■ Document section ■
The scripting for MM is rather complex. The memory resident interpreter understands 82 opcodes and handles 256 global variables! There is lots of things are stored and swapped around. Like whose friend with Ed or the Tentacle or whether the highscore at the arcade is already set… It even has fancy stuff like a random number generator (yes, the numbers in the game like phone numbers, codes) are not always the same! (Look for the cheat in the NEOram version that displays Edna’s phone number, the safe combination, the radio frequency and the highscore once it’s played).

A typical script contains commands like these:

(0035) (42)   startScript(103)
(0037) (02)   startMusic(185)
(0039) (CE)   putActorAtObject(Var(225),162)
(003C) (82)   stopCurrentScript()
(003D) (04)   unless (Var(61) <= 73) goto 5A96
(0042) (66)   Var(66) = getClosestObjActor25(113)
(0045) (02)   startMusic(186)
(0047) (CF)   setState02()
(0048) (E2)   stopScript(Var(162))
(004A) (82)   stopCurrentScript()
(004B) (03)   doSentence(62,74,55)
(004F) (5B)   Var(69) = getActorBitVar(103,Var(64))

Unlike in later Scumm revisions, version 0 for C64 has quite some C64 specific hard coded stuff inside the data. A nice example: ALL actor graphics are stored the same way (you can simply try a PC based multicolour sprite ripper on the disk images) except for the breasts of Sandy =D They are stored completely separate. Maybe to prevent early nude-hacks? Back to the data formats. There is quite some graphics in this game - there is a total of 52 rooms, including the initial kid selection screen, save game screen or cut scenes which are all handled by the same interpreter and format. To make all this fit onto two disk sides, there is a specific RLE encoding. The four most common bytes of the data to follow are given for each data chunk. These were derived by the SCUMM on the PC during compilation already. The encoding is arranged as following:

  • A data byte of < $40 gives the number of different single unpacked bytes to follow.
  • $3f to < $80 represents the length of the run of the byte to follow (+$3f of course).
  • $7f to < $a0 is the number of runs of most common byte 1,
  • $9f to < $c0 and $bf to <$e0 and $df-$ff for common byte 2, 3 and 4 respectively.

■ What is required ■
Extend the write-up on the C64 Maniac Mansion interpreter and its data formats, picking up right after its last sentence.

■ Data segment ■
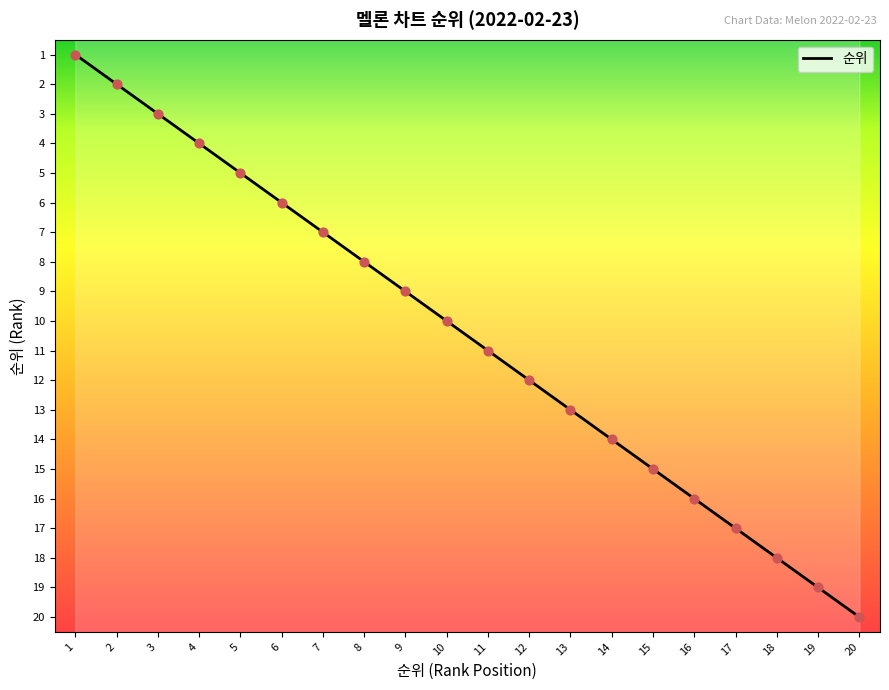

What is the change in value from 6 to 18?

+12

■ Exercise result ■
This encoding is rather effective for the MM graphics. Walkable areas for a room are composed of a list of multiple boxes with varying size and positions and stored after the graphics data. You probably noticed the slowdown during scroll in the game. This is due to the double buffered scroll which waits for all the clipping and room data to be moved into the correct RAM areas. The colour scroll of $d800 is done with some sort of line based speed code. Rastertime and memory are both used almost to the max. At start-up some own drive code is loaded into the floppy (not in my NEOram version of course). Later on a room is loaded by checking which room we want to see next, then getting its corresponding disk side from a table, checking for correct disk, getting the track and sector at which the room data starts from another table, calling a function to set this t/s offset, then calling another function with the target address in memory and another one with the length to be transferred. Only then will the room data be actually loaded. Even worse, usually only the first few bytes are read since they contain the offset to the table of other offsets (actors, objects, and scripts) which are then loaded to the corresponding memory areas. As soon as the drive code is initialised that RAM area on C64 side is overwritten by data AND code again. So the only memory available for extra code in this version was the drive interface and some other routines handling disk sides etc. A major gain was for example the now obsolete "wrong disk" message. This game really uses all the RAM there is. Most of the stack is occupied by code as well. Some of the JMPs instead of JSRs in the interpreter I didn't get at first were due to that fact - to keep the stack pointer high (that was kind of sucky to debug).

I was able to rewrite some interpreter routines as well to gain more space for the mouse driver and save game selection.

And, err... I removed the checksum check for each room data. That was also quite some speedup btw and it probably prevented lots of people from making trivial changes to the game. Yet it is hardly possible to apply big changes in the game logic. All offsets are hard-coded to the data. Even changing the length of the name for i.e. the 'fridge' by 1 char, causes dozens of offsets to change (for costumes, scripts, sounds, other rooms and so on). Even the interpreter looks rather different from language to language. And the RLE nature of the data, makes it pretty hard to change graphics as well since they have to keep the same size.

For the NEOram version I only redistributed the room data and completely replaced its track/sector/disk side structure.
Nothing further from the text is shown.